**Work required**
Please rewrite all the items below as a numbered list, skipping any blank lines and leaving out the pictures.

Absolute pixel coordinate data

-*-*-

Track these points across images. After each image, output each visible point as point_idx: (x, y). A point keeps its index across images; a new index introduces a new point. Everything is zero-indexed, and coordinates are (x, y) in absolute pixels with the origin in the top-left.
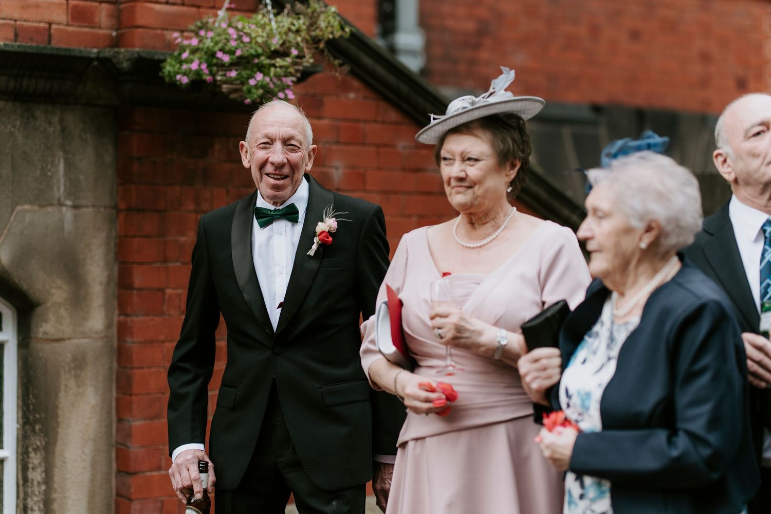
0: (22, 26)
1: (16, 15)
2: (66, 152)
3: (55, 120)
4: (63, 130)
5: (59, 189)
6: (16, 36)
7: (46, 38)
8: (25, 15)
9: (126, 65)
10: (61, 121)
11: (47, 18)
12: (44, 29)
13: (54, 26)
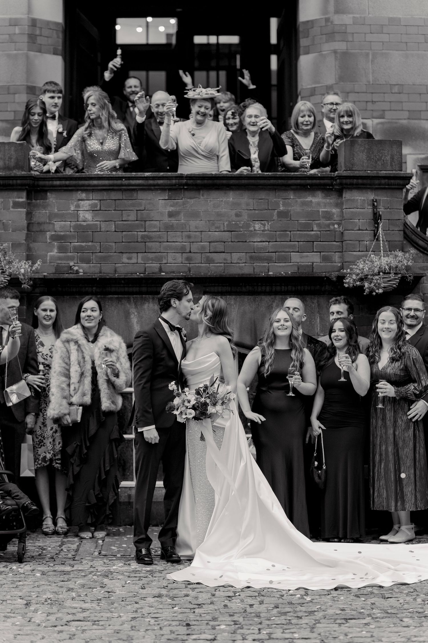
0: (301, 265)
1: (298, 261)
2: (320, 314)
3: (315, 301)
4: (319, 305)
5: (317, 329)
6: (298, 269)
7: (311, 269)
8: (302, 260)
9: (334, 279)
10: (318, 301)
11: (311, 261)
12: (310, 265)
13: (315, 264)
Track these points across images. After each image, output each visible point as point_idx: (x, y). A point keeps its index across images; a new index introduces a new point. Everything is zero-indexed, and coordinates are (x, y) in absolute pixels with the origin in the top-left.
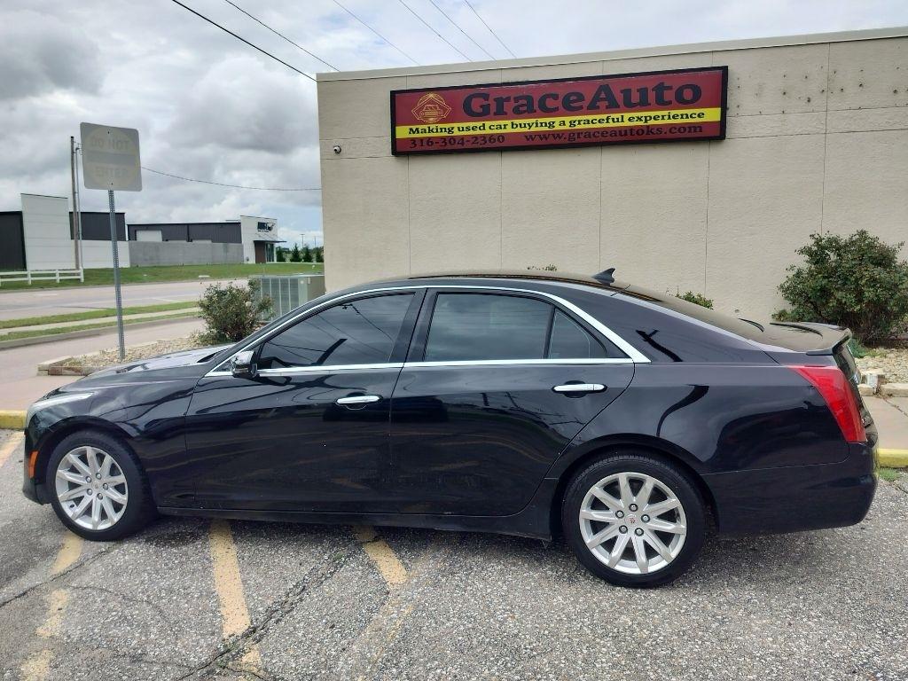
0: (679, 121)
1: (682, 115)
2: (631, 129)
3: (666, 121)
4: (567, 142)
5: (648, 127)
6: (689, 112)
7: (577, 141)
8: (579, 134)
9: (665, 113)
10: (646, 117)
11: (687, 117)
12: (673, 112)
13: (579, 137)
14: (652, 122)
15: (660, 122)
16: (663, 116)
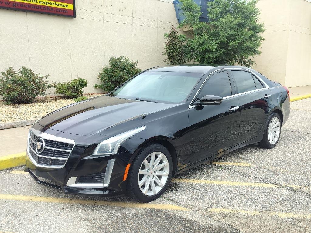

-*-*-

**Answer area**
1. Track these points across images. After each image, output each visible point as point_idx: (x, y). A point keeps its index across images; a new index introduces a new point. Everything is zero-indexed, and coordinates are (x, y) in absolute pixels with the origin in the top-left.
2. 0: (22, 26)
3. 1: (16, 15)
4. 2: (66, 152)
5. 3: (55, 120)
6. 4: (63, 130)
7. 5: (59, 189)
8. 6: (16, 36)
9. 7: (46, 38)
10. 8: (25, 15)
11. 9: (126, 65)
12. 10: (61, 121)
13. 11: (47, 18)
14. 12: (44, 29)
15. 13: (54, 26)
16. 0: (301, 265)
17. 1: (298, 261)
18. 2: (320, 314)
19. 3: (315, 301)
20. 4: (319, 305)
21. 5: (317, 329)
22. 6: (298, 269)
23. 7: (311, 269)
24. 8: (302, 260)
25. 9: (334, 279)
26. 10: (318, 301)
27. 11: (311, 261)
28. 12: (310, 265)
29. 13: (315, 264)
30. Track these points across images. After each image, output each visible point as point_idx: (x, y). A point keeps its index across images; a new index introduces a new point. Everything is zero-indexed, and coordinates are (x, y) in absolute pixels with the origin in the top-left.
31. 0: (679, 121)
32. 1: (682, 115)
33. 2: (631, 129)
34. 3: (666, 121)
35. 4: (567, 142)
36. 5: (648, 127)
37. 6: (689, 112)
38. 7: (577, 141)
39. 8: (579, 134)
40. 9: (665, 113)
41. 10: (646, 117)
42. 11: (687, 117)
43. 12: (673, 112)
44. 13: (579, 137)
45. 14: (652, 122)
46. 15: (660, 122)
47. 16: (663, 116)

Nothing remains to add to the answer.